▸ **Task details**:
Search the material for the word "assign" and report each line where it turns up.
*** Input records ***
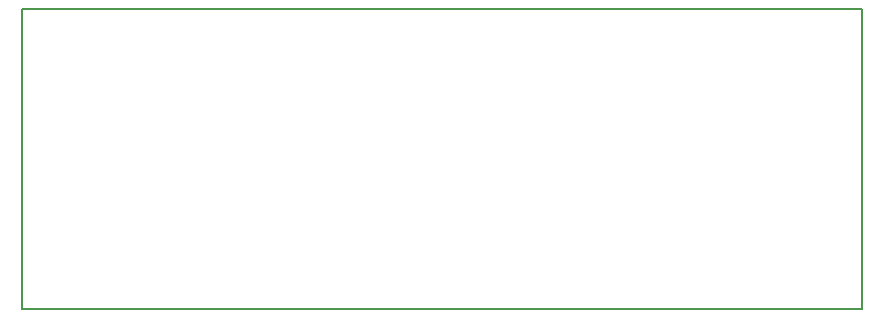
<source format=gbr>
G04 #@! TF.GenerationSoftware,KiCad,Pcbnew,(5.1.2)-2*
G04 #@! TF.CreationDate,2019-10-24T20:02:35-04:00*
G04 #@! TF.ProjectId,T32_ref,5433325f-7265-4662-9e6b-696361645f70,rev?*
G04 #@! TF.SameCoordinates,Original*
G04 #@! TF.FileFunction,Profile,NP*
%FSLAX46Y46*%
G04 Gerber Fmt 4.6, Leading zero omitted, Abs format (unit mm)*
G04 Created by KiCad (PCBNEW (5.1.2)-2) date 2019-10-24 20:02:35*
%MOMM*%
%LPD*%
G04 APERTURE LIST*
%ADD10C,0.150000*%
G04 APERTURE END LIST*
D10*
X112941100Y-117703600D02*
X184061100Y-117703600D01*
X184061100Y-117703600D02*
X184061100Y-92303600D01*
X184061100Y-92303600D02*
X112941100Y-92303600D01*
X112941100Y-92303600D02*
X112941100Y-117703600D01*
M02*

</source>
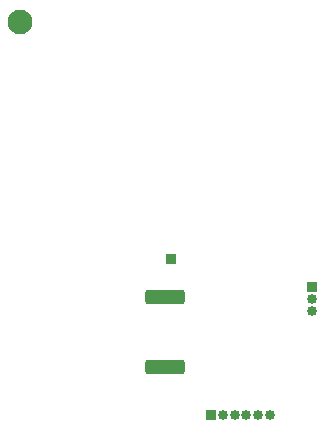
<source format=gbr>
%TF.GenerationSoftware,KiCad,Pcbnew,(6.0.5)*%
%TF.CreationDate,2022-07-20T13:20:04-04:00*%
%TF.ProjectId,torque_motor_design,746f7271-7565-45f6-9d6f-746f725f6465,rev?*%
%TF.SameCoordinates,Original*%
%TF.FileFunction,Soldermask,Bot*%
%TF.FilePolarity,Negative*%
%FSLAX46Y46*%
G04 Gerber Fmt 4.6, Leading zero omitted, Abs format (unit mm)*
G04 Created by KiCad (PCBNEW (6.0.5)) date 2022-07-20 13:20:04*
%MOMM*%
%LPD*%
G01*
G04 APERTURE LIST*
G04 Aperture macros list*
%AMRoundRect*
0 Rectangle with rounded corners*
0 $1 Rounding radius*
0 $2 $3 $4 $5 $6 $7 $8 $9 X,Y pos of 4 corners*
0 Add a 4 corners polygon primitive as box body*
4,1,4,$2,$3,$4,$5,$6,$7,$8,$9,$2,$3,0*
0 Add four circle primitives for the rounded corners*
1,1,$1+$1,$2,$3*
1,1,$1+$1,$4,$5*
1,1,$1+$1,$6,$7*
1,1,$1+$1,$8,$9*
0 Add four rect primitives between the rounded corners*
20,1,$1+$1,$2,$3,$4,$5,0*
20,1,$1+$1,$4,$5,$6,$7,0*
20,1,$1+$1,$6,$7,$8,$9,0*
20,1,$1+$1,$8,$9,$2,$3,0*%
G04 Aperture macros list end*
%ADD10C,2.100000*%
%ADD11R,0.850000X0.850000*%
%ADD12O,0.850000X0.850000*%
%ADD13RoundRect,0.250000X1.425000X-0.362500X1.425000X0.362500X-1.425000X0.362500X-1.425000X-0.362500X0*%
G04 APERTURE END LIST*
D10*
%TO.C,mounting_hole*%
X174193200Y-36068000D03*
%TD*%
D11*
%TO.C,header_2*%
X198932800Y-58486800D03*
D12*
X198932800Y-59486800D03*
X198932800Y-60486800D03*
%TD*%
D11*
%TO.C,Current_Sense*%
X186962000Y-56128000D03*
%TD*%
%TO.C,header*%
X190347600Y-69291200D03*
D12*
X191347600Y-69291200D03*
X192347600Y-69291200D03*
X193347600Y-69291200D03*
X194347600Y-69291200D03*
X195347600Y-69291200D03*
%TD*%
D13*
%TO.C,R3*%
X186462000Y-65290500D03*
X186462000Y-59365500D03*
%TD*%
M02*

</source>
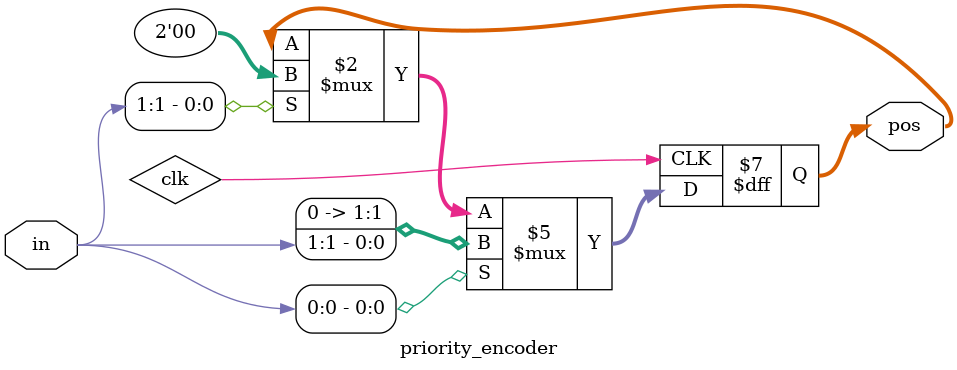
<source format=v>
module priority_encoder( 
input [2:0] in,
output reg [1:0] pos ); 
// When sel=1, assign b to out
// When sel=0, assign a to out
always @(posedge clk) begin
  if (in[0])
    pos <= in[1];
  else if (in[1])
    pos <= 1'b0;
end
endmodule

</source>
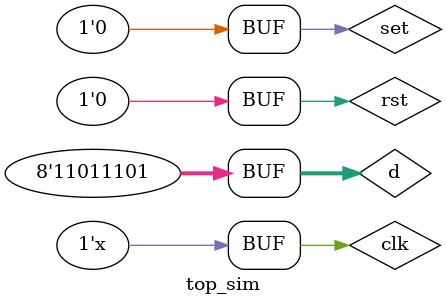
<source format=v>
`timescale 1ns / 1ps


module top_sim();
    reg set;
    reg clk;
    reg rst;
    reg [7:0]d;   //????????
    wire  z;
    top u1(.clk(clk),.set(set),.rst(rst),.d(d),.z(z));
    initial
        begin
        d=8'b11011101;set = 1'b1; clk = 1'b1; rst =0;
        #10 set = 1'b1;
        #10 set = 1'b0;
        end
    always
        begin
            #25 clk = ~clk;
        end
endmodule

</source>
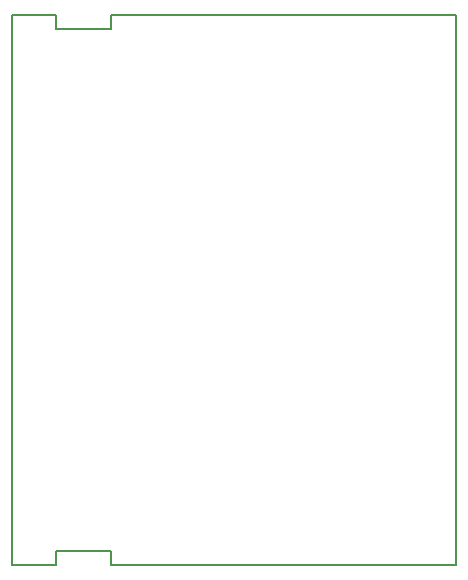
<source format=gbr>
G04 #@! TF.GenerationSoftware,KiCad,Pcbnew,8.0.1*
G04 #@! TF.CreationDate,2024-06-18T21:42:57-04:00*
G04 #@! TF.ProjectId,OdysseyDaughterCardGateMatrix,4f647973-7365-4794-9461-756768746572,1.1*
G04 #@! TF.SameCoordinates,Original*
G04 #@! TF.FileFunction,Profile,NP*
%FSLAX46Y46*%
G04 Gerber Fmt 4.6, Leading zero omitted, Abs format (unit mm)*
G04 Created by KiCad (PCBNEW 8.0.1) date 2024-06-18 21:42:57*
%MOMM*%
%LPD*%
G01*
G04 APERTURE LIST*
G04 #@! TA.AperFunction,Profile*
%ADD10C,0.150000*%
G04 #@! TD*
G04 APERTURE END LIST*
D10*
X160020000Y-77700000D02*
X160020000Y-124300000D01*
X130775000Y-123100000D02*
X130775000Y-124300000D01*
X130775000Y-124300000D02*
X160020000Y-124300000D01*
X126175000Y-123100000D02*
X130775000Y-123100000D01*
X122425000Y-124300000D02*
X126175000Y-124300000D01*
X122425000Y-124300000D02*
X122425000Y-77700000D01*
X130775000Y-77700000D02*
X130775000Y-78900000D01*
X160020000Y-77700000D02*
X130775000Y-77700000D01*
X126175000Y-77700000D02*
X122425000Y-77700000D01*
X126175000Y-78900000D02*
X126175000Y-77700000D01*
X126175000Y-124300000D02*
X126175000Y-123100000D01*
X130775000Y-78900000D02*
X126175000Y-78900000D01*
M02*

</source>
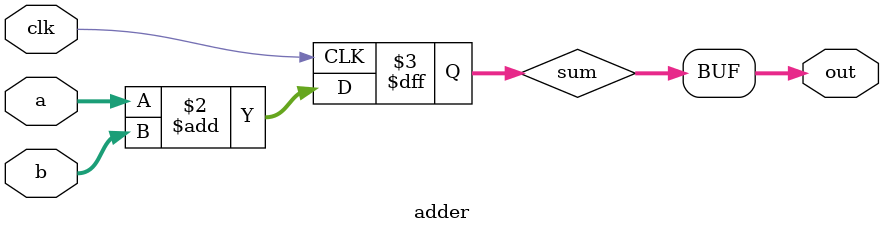
<source format=sv>
module adder( clk, a, b, out);
input  [7:0] a,b;
input clk;
output [8:0] out;					

reg [8:0] sum;					


always @(posedge clk)
begin
    sum=a+b;
end

assign out=sum;

endmodule

</source>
*** End of Input records ***
▸ **Solved exercise**:
// When sel=1, assign b to out
// When sel=0, assign a to out
assign out=sum;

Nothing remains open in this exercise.